Entre essas justificativas, está um parecer da Advocacia-Geral da União (AGU) de 2021 que é citado por pessoas da Abin como uma segurança jurídica do uso do programa.

O parecer fala que a Lei Geral de Proteção de Dados (LGPD) não se aplica para o tratamento de dados com fins de segurança pública, investigação e repressão de ilícitos, mas também diz que “o tratamento dos dados para estas finalidades será disciplinado em lei especial”.

Mesmo entre os defensores desse tipo de monitoramento, há quem aponte como um erro de inteligência e ameaça à soberania nacional o arquivamento dos dados investigados em território israelense, que é o caso do FirstMile.

Não pode

O advogado criminalista e especialista em segurança pública, Berlinque Cantelmo, é categórico sobre o assunto. A Abin não tem poder de promover investigações criminais e o monitoramento por geolocalização deveria acontecer só com autorização judicial, como acontece em investigações das polícias civis, federal e ministérios públicos.

“Considerando os princípios da preservação da intimidade e da dignidade da pessoa humana, todos previstos na Constituição Federal, toda e qualquer dado relacionado a utilização de dispositivos performáticos, como aparelhos de telefone celular, notebooks e demais instrumentos informáticos, demandam autorização judicial para quebra efetiva de qualquer sigilo da geolocalização”, explica Cantelmo.

Falta lei, mas

Coordenador de Direito e Tecnologia do ITS Rio, Christian Perrone defende a necessidade de criação de uma LGPD Penal com mais detalhes sobre o uso de novas tecnologias em investigações e para defesa da segurança nacional.

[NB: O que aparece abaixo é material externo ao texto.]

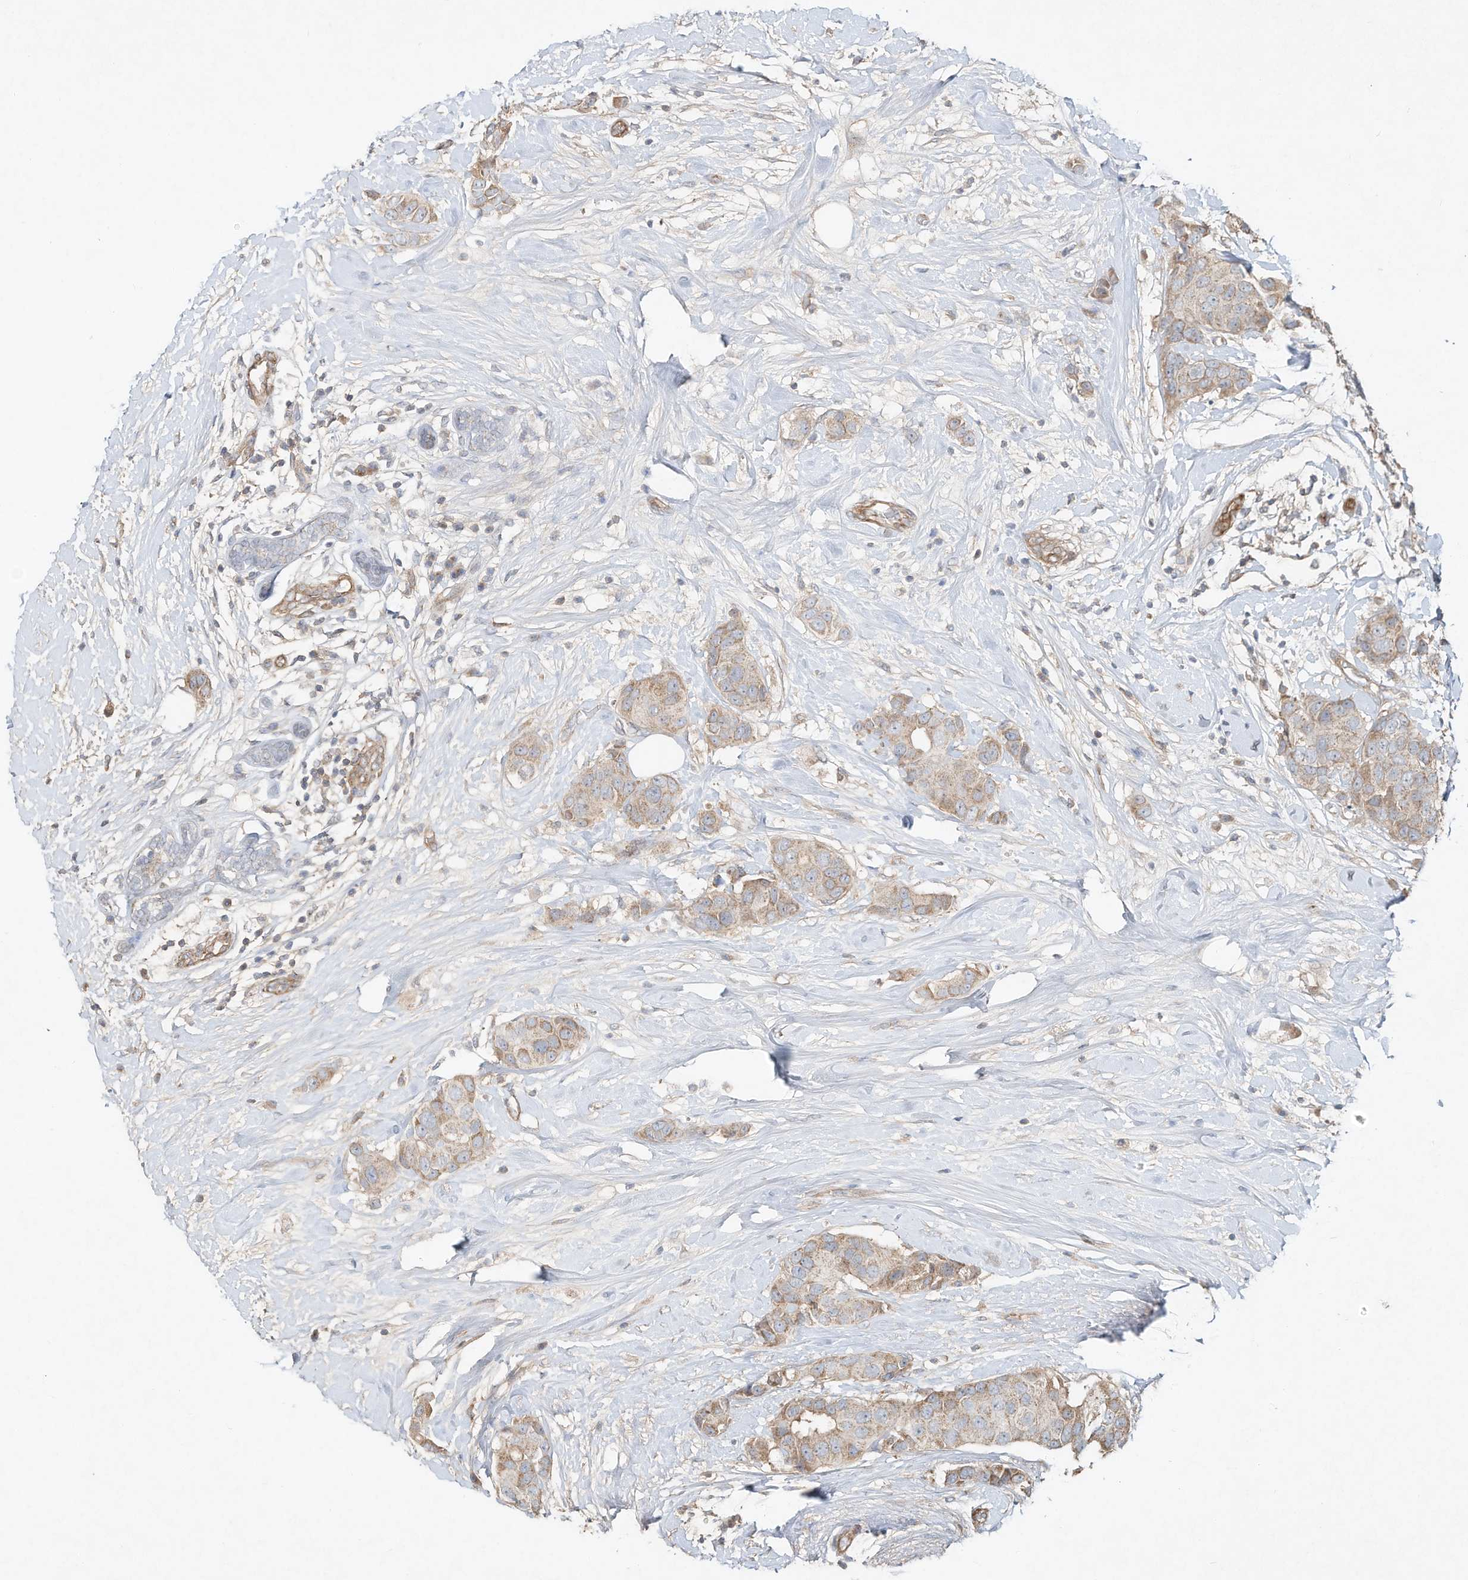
{"staining": {"intensity": "weak", "quantity": ">75%", "location": "cytoplasmic/membranous"}, "tissue": "breast cancer", "cell_type": "Tumor cells", "image_type": "cancer", "snomed": [{"axis": "morphology", "description": "Normal tissue, NOS"}, {"axis": "morphology", "description": "Duct carcinoma"}, {"axis": "topography", "description": "Breast"}], "caption": "Tumor cells reveal low levels of weak cytoplasmic/membranous staining in approximately >75% of cells in human breast cancer (infiltrating ductal carcinoma). (DAB (3,3'-diaminobenzidine) IHC, brown staining for protein, blue staining for nuclei).", "gene": "HTR5A", "patient": {"sex": "female", "age": 39}}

No entanto, Perrone defende que, sem a lei, deve-se prevalecer a proteção dos dados dos cidadãos.

“Faz sentido diferentes interpretações, mas na falta de uma autorização legal, me parece que a melhor interpretação é a protetiva, que na falta de uma autorização judicial, não poderia ter esse tipo de procedimento”.

Perrone também lembra que o acesso à geolocalização não é algo “simples”, mas sim um mecanismo com possibilidades de interferências múltiplas e acesso a dados sensíveis da vida das pessoas, principalmente quando se tem um histórico dessas localizações.

“Para poder legitimar a diminuição dessa proteção, deveria ter uma lei que autorizasse, com uma política pública muito regulada e regulamentação da própria Abin, com transparência”.